— TASK STATEMENT —
Text in the records must be reproduced exactly, and pictures must be skipped.

— DATASET EXTRACT —
*** Begin section ***

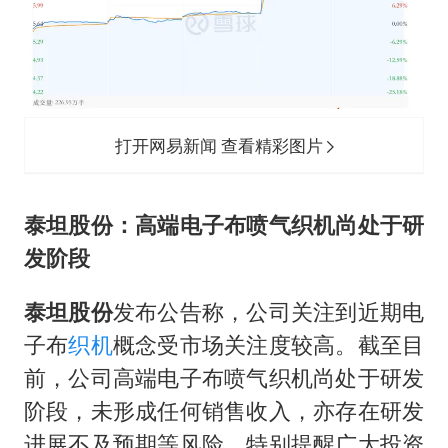
打开网易新闻 查看精彩图片
泰坦股份
：高端电子布喷气织机尚处于研
发阶段
泰坦股份
发布公告称，公司关注到近期电
子布
织机
概念受市场关注度较高。截至目
前，公司高端电子布喷气织机尚处于研发
阶段，未形成任何销售收入，亦存在研发
进展不及预期等风险，特别提醒广大投资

*** End section ***

— ANSWER SECTION —
打开网易新闻 查看精彩图片
泰坦股份
：高端电子布喷气织机尚处于研
发阶段
泰坦股份
发布公告称，公司关注到近期电
子布
织机
概念受市场关注度较高。截至目
前，公司高端电子布喷气织机尚处于研发
阶段，未形成任何销售收入，亦存在研发
进展不及预期等风险，特别提醒广大投资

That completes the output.